Adapted from the original statistical results, Table 4 presents the individual significant and marginally significant effects, along with their interactions. The predicted response level is the full infinitive complement. The reference level of each predictor is shown in brackets. The logistic regression results exclude three variables, namely helper, segment, and length_log, which make no statistically significant contribution to the model. The marginally significant predictor, stress, is retained in the model because it offers promising insights into the inclusion of phonological factors in alternation studies. In addition, adding this variable does not distort the model results, as evidenced by the likelihood ratio test.
As shown in Table 4, the strongest predictor of infinitive choices is the horror aequi, recording an odds ratio of 0.064, which indicates that when help is preceded by to, the likelihood of producing the bare infinitive complement increases by 93.6%. An example sentence is provided in (9a). Another strong predictor is the morphological form of help. However, only two forms show significant effects, that is, helps and helping, as illustrated by examples (9b) and (9c), respectively. In the former case, the odds ratio of 2.35 suggests that the third-person singular form is over 1.56 times more likely to be followed by full infinitives compared to the uninflected form. In terms of the gerund form, the likelihood is even higher. The reason why helped is not found to be significant may be the limited number of observations involving this form, thus it cannot be discarded as an insignificant predictor based solely on the results of the present study.
The predictor stress deserves special attention, as the result is contrary to expectations. As shown in Table 4, a stress clash promotes the use of the bare infinitive. Native speakers tend to favor the omission of to instead of adding it to avoid the clash. However, this marginal effect requires further clarification through more data.
Significant interaction is tested between two predictors, helpee and verbform. In general, the presence of helpee decreases the chance of full infinitives. More specifically, when there is a noun phrase or a pronoun following help in inflected forms, native speakers tend to omit to. Sentences in example (10) illustrate these cases. This effect is stronger when helping is followed by a pronoun. In the case of helps, the effect is weaker, but both noun phrases and pronouns following this verb form show the tendency to promote the use of bare infinitives. However, the interaction effect between helps and pronouns is only marginal. As shown in Figure 1, the lower the point in the plot, the less likely the full infinitives occur.

Effect plot of the interaction between verbform and helpee.
Based on the data of argumentative essays by native English speakers, two morphological forms of help and the horror aequi, along with an interaction effect, yield significant influence on the choice of infinitives. When help is preceded by to, they tend to omit the second to in the infinitive to avoid repetition; when help is inflected as helps or helping, there is a greater likelihood of using the marked infinitive. However, the effect direction is reversed when noun phrases or pronouns are inserted.

* **TASKS AND EXERCISES**:
(a) In the excerpt on infinitive choices after help, which predictor is the strongest, and what odds ratio does it record?
(b) Print the part of the excerpt on infinitive choices after help that opens with the words containing "Adapted from the" and closes with "likelihood ratio test.".

* **DATA SUPPLIED**:
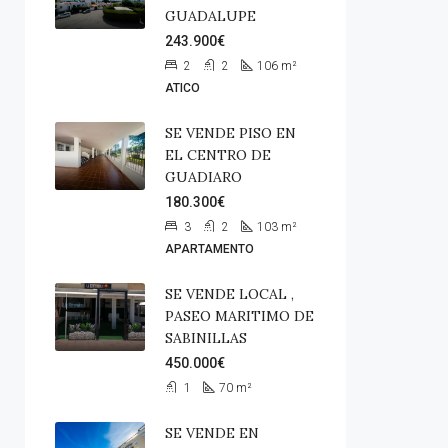
GUADALUPE
243.900€
2
2
106
m²
ATICO
SE VENDE PISO EN
EL CENTRO DE
GUADIARO
180.300€
3
2
103
m²
APARTAMENTO
SE VENDE LOCAL ,
PASEO MARITIMO DE
SABINILLAS
450.000€
1
70
m²
SE VENDE EN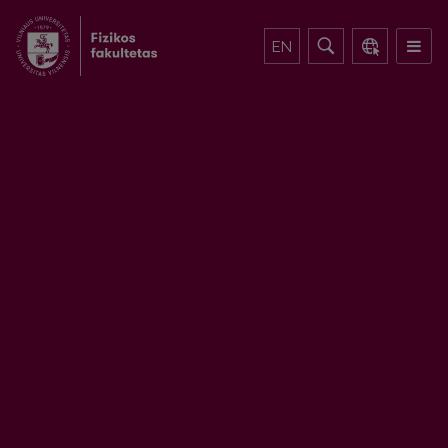
EN
Pirmakursio atmintinė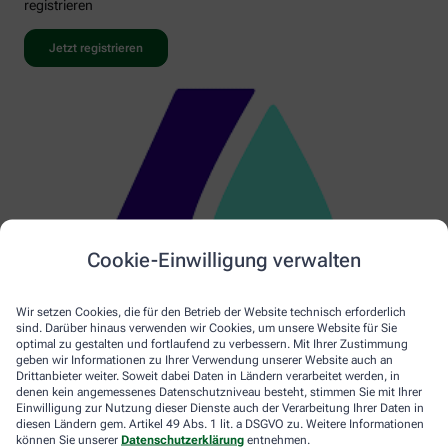
registrieren
Jetzt registrieren
Cookie-Einwilligung verwalten
Wir setzen Cookies, die für den Betrieb der Website technisch erforderlich
sind. Darüber hinaus verwenden wir Cookies, um unsere Website für Sie
optimal zu gestalten und fortlaufend zu verbessern. Mit Ihrer Zustimmung
geben wir Informationen zu Ihrer Verwendung unserer Website auch an
Drittanbieter weiter. Soweit dabei Daten in Ländern verarbeitet werden, in
denen kein angemessenes Datenschutzniveau besteht, stimmen Sie mit Ihrer
Einwilligung zur Nutzung dieser Dienste auch der Verarbeitung Ihrer Daten in
diesen Ländern gem. Artikel 49 Abs. 1 lit. a DSGVO zu. Weitere Informationen
können Sie unserer
Datenschutzerklärung
entnehmen.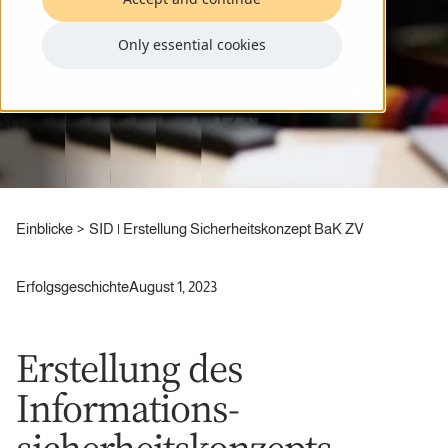
Only essential cookies
Einblicke
SID | Erstellung Sicherheitskonzept BaK ZV
Erfolgsgeschichte
August 1, 2023
Erstellung des
Informations-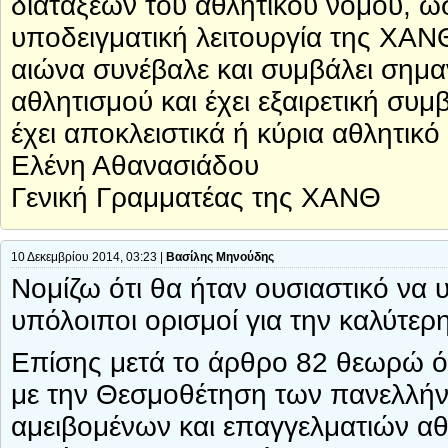
διατάξεων του αθλητικού νόμου, ώσ
υποδειγματική λειτουργία της ΧΑΝΘ
αιώνα συνέβαλε και συμβάλει σημ
αθλητισμού και έχει εξαιρετική σ
έχει αποκλειστικά ή κύρια αθλητικ
Ελένη Αθανασιάδου
Γενική Γραμματέας της ΧΑΝΘ
10 Δεκεμβρίου 2014, 03:23 |
Βασίλης Μηνούδης
Νομίζω ότι θα ήταν ουσιαστικό να 
υπόλοιποι ορισμοί για την καλύτερ
Επίσης μετά το άρθρο 82 θεωρώ ότ
με την Θεσμοθέτηση των πανελλήν
αμειβομένων και επαγγελματιών αθ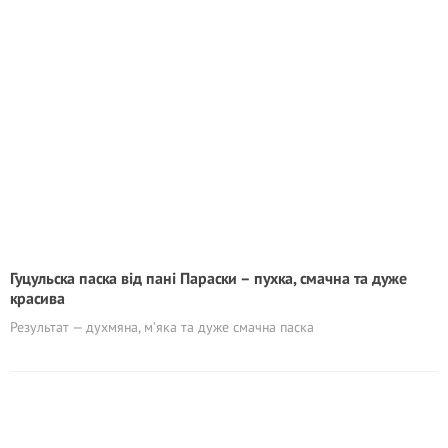
Гуцульска паска від пані Параски – пухка, смачна та дуже
красива
Результат — духмяна, м’яка та дуже смачна паска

* **RESPONSE LIST**:
(a) The horror aequi is the strongest predictor, with an odds ratio of 0.064.

(b)
Adapted from the original statistical results, Table 4 presents the individual significant and marginally significant effects, along with their interactions. The predicted response level is the full infinitive complement. The reference level of each predictor is shown in brackets. The logistic regression results exclude three variables, namely helper, segment, and length_log, which make no statistically significant contribution to the model. The marginally significant predictor, stress, is retained in the model because it offers promising insights into the inclusion of phonological factors in alternation studies. In addition, adding this variable does not distort the model results, as evidenced by the likelihood ratio test.